Nicolas Maduro, shortly before the explosions on Saturday.Photo: Miraflores Presidential Palace (AP)
Venezuelan government officials say that two explosions at a military assemblage in Caracas on Saturday was in fact an attempt on President Nicolas Maduro's life using bomb-carrying drones — and though the exact nature of just what happened is still being disputed, the idea that it indeed involved bomb drones isn't as far-fetched as it sounds.
— Guy Elster (@guyelster) August 4, 2018
Here's what happened. Per the Associated Press, at around 5:30pm ET, Maduro took the stage at a celebration of the National Guard's 81st anniversay. Information Minister Jorge Rodriguez said the president then witnessed a "flying device" that detonated, followed seconds later by a second explosion, resulting in the injury of several soldiers present. While Maduro blamed the "far right" working in coordination with expats in the U.S. and Colombia including Colombian President Juan Manuel Santos, the Associated Press writes firefighters questioned whether there was really a drone attack or whether the incident was a gas explosion:
Venezuela's government routinely accuses opposition activists of plotting to attack and overthrow Maduro, a deeply unpopular leader who was recently elected to a new term in office in a vote decried by dozens of nations. Maduro has steadily moved to concentrate power as the nation reels from a crippling economic crisis.
... Firefighters at the scene of the blast disputed the government's version of events. Three local authorities said there had been a gas tank explosion inside an apartment near Maduro's speech where smoke could be seen streaming out of a window. They provided no further details on how they had reached that conclusion.
Maduro, who has held office since 2013 after taking over from predecessor Hugo Chávez, has increasingly turned to authoritarian tactics as his country grappled with a devastating economic crisis. He was re-elected earlier this year, though amid poor poll showings, widespread allegations of fraud, and a general lack of faith in the democratic process.
Signs of smoke on an apartment complex near the site of the explosions.Photo: Ariana Cubillos (AP)
According to the AP, another little-known group called Soldiers in T-shirts took responsibility, saying that they had flown two drones laden with C4 explosives at Maduro but government sharpshooters had taken the drones down. It's not clear what that group is or whether the claim of responsibility was a hoax.
According to the Washington Post, one "military expert and former member of the armed forces" said that the event was real and not staged by the government. Control Ciudadano head Rocio San Miguel, another military expert, told the paper she believed it was probable that the government had simply lost control of one of their own drones and destroyed it before it could hit the presidential podium.
Washington Office on Latin America regional expert David Smilde told the AP initial signs were that the attack was not staged, because the images of Venezuelan soldiers running for cover and Maduro being swarmed by bodyguards made his already unpopular government look weak.

# [The data]

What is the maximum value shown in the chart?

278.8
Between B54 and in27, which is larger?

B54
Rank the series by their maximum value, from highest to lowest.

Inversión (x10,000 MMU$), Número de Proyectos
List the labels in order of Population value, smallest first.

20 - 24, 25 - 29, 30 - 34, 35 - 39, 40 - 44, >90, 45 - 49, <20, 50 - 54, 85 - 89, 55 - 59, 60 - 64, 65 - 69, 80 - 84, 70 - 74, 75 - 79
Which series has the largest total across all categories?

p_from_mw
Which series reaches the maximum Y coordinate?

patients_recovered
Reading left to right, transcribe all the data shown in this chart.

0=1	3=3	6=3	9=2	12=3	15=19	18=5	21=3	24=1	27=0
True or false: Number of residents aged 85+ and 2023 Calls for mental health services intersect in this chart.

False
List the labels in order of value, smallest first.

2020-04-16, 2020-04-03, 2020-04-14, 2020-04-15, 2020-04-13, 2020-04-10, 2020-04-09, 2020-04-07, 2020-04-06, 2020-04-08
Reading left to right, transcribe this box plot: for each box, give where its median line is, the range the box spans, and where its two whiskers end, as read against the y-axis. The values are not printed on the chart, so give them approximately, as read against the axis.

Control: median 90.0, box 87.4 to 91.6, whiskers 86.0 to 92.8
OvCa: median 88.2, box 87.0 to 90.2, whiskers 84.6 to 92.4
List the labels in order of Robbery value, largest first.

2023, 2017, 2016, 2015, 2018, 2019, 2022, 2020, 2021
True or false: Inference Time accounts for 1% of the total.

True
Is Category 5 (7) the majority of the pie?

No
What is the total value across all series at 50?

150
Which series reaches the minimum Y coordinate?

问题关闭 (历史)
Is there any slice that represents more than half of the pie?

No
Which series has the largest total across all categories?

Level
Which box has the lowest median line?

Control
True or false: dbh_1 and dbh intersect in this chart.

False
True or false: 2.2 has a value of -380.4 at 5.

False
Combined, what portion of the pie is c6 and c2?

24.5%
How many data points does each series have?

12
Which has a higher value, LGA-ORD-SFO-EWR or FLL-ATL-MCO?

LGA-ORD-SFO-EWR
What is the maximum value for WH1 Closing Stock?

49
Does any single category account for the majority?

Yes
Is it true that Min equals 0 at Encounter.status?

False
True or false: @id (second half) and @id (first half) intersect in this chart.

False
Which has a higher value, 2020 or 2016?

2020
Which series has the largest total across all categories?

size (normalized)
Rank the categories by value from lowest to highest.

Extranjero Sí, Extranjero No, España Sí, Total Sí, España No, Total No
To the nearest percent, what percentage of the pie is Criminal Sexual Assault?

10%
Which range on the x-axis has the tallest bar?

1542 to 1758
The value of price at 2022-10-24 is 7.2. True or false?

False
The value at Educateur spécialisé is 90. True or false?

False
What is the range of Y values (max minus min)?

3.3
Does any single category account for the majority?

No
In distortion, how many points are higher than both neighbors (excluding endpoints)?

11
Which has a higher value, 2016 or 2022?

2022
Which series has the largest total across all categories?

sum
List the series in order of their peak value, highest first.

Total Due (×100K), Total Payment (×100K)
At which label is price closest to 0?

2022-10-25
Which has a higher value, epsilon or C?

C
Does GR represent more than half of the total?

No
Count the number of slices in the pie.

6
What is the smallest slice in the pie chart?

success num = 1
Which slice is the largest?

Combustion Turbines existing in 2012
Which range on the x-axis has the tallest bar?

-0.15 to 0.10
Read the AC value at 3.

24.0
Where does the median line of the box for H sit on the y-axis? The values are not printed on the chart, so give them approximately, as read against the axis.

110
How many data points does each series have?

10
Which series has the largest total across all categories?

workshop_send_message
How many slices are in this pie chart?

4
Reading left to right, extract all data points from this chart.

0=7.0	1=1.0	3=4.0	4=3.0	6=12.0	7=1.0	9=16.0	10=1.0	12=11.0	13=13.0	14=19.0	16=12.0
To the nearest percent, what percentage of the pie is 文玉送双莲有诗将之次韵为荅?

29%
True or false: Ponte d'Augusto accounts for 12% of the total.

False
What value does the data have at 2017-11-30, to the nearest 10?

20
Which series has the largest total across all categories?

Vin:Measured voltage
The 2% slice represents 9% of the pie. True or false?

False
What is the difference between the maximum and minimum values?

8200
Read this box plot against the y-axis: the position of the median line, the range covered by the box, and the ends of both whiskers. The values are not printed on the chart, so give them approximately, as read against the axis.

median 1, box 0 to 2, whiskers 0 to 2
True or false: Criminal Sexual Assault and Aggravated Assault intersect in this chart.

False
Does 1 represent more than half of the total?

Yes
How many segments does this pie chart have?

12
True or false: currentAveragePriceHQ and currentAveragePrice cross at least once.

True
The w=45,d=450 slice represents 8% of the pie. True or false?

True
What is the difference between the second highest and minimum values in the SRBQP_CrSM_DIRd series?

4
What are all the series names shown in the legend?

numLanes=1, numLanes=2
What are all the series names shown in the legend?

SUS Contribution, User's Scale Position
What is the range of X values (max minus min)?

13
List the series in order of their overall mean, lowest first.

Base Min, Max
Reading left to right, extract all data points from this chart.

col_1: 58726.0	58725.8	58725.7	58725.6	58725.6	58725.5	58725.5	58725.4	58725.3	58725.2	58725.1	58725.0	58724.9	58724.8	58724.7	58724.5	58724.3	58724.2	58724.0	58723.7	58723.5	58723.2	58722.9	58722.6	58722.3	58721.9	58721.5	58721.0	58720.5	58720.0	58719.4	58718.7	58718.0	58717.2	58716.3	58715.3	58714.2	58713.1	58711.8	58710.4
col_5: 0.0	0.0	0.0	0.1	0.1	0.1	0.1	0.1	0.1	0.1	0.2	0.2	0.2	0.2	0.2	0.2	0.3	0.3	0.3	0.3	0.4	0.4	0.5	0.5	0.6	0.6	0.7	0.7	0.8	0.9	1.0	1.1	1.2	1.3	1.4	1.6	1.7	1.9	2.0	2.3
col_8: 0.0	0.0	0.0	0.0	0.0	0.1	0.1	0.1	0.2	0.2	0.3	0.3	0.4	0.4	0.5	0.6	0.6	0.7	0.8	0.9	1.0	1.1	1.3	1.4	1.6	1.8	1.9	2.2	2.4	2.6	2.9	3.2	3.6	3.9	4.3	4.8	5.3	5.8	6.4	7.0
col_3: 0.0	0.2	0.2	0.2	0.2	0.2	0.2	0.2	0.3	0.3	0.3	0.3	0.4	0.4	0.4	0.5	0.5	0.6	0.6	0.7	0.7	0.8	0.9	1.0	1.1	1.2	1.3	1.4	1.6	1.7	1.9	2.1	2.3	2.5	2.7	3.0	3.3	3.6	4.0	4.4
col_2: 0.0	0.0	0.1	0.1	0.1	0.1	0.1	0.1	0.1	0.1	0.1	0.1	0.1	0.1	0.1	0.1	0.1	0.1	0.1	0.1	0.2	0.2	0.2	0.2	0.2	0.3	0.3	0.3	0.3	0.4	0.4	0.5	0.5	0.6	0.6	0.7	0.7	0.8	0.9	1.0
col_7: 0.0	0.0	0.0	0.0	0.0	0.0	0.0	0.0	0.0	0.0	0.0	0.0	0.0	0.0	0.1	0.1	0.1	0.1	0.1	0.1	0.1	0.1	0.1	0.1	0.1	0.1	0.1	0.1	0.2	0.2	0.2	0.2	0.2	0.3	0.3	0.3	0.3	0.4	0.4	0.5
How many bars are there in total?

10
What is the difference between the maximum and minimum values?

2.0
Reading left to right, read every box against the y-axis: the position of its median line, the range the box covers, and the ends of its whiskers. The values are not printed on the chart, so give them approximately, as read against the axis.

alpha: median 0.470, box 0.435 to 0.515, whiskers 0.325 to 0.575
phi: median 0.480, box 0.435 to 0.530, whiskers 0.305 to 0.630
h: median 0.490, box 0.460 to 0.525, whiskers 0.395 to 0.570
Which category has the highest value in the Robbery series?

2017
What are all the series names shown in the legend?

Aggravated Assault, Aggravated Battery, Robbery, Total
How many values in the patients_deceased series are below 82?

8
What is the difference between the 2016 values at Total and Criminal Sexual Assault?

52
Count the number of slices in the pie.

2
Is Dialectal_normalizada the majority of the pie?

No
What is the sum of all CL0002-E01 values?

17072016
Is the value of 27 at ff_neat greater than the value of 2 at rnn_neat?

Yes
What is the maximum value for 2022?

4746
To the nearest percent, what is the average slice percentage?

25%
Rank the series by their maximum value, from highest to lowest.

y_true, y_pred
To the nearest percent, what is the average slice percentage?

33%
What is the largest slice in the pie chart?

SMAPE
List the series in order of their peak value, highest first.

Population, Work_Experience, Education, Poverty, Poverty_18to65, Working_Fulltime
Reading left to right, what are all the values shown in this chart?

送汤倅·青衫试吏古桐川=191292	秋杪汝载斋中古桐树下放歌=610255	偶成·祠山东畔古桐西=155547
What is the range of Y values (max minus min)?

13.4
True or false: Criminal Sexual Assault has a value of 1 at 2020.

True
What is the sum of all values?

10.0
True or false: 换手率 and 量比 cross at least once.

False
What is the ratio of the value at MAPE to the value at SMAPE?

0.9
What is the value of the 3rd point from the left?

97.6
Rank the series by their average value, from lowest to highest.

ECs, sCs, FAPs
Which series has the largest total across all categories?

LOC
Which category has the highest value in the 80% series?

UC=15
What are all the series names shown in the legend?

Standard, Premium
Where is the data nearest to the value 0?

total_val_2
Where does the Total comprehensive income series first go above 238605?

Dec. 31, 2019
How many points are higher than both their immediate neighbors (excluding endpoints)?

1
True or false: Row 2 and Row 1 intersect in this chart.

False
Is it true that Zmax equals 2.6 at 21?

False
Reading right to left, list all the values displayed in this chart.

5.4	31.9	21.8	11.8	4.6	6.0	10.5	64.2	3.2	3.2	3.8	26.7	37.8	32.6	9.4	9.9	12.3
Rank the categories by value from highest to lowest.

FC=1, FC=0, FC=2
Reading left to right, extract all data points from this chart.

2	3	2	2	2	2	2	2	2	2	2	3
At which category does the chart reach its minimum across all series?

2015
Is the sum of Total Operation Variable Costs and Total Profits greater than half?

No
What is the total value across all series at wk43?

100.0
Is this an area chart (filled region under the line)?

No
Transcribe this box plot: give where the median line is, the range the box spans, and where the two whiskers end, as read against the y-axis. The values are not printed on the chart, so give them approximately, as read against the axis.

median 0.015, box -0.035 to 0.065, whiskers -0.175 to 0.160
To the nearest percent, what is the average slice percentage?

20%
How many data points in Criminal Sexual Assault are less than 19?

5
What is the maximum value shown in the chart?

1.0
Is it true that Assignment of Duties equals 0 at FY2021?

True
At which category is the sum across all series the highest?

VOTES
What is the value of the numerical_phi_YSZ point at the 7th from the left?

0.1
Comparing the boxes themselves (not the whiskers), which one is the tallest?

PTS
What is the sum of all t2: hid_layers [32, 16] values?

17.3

# [List of tasks]
**A.** In the article on the Caracas explosions, what occasion was being celebrated when Maduro took the stage?
**B.** Say whether each statement agrees with the article on the Caracas explosions, answering yes or no and quoting the deciding words from it: (i) Firefighters at the scene backed the government's account of the blasts. (ii) The group Soldiers in T-shirts said it had flown two drones carrying C4 explosives at Maduro. (iii) Maduro has held office since 2013.
**C.** Set down the passage of the article on the Caracas explosions that begins at the words "Nicolas Maduro, shortly" and stops after "as it sounds.".

# [Exercise responses]
**A.** The National Guard's 81st anniversary.

**B.**
(i) No: "Firefighters at the scene of the blast disputed the government's version of events."
(ii) Yes: "saying that they had flown two drones laden with C4 explosives at Maduro"
(iii) Yes: "Maduro, who has held office since 2013"

**C.**
Nicolas Maduro, shortly before the explosions on Saturday.Photo: Miraflores Presidential Palace (AP)
Venezuelan government officials say that two explosions at a military assemblage in Caracas on Saturday was in fact an attempt on President Nicolas Maduro's life using bomb-carrying drones — and though the exact nature of just what happened is still being disputed, the idea that it indeed involved bomb drones isn't as far-fetched as it sounds.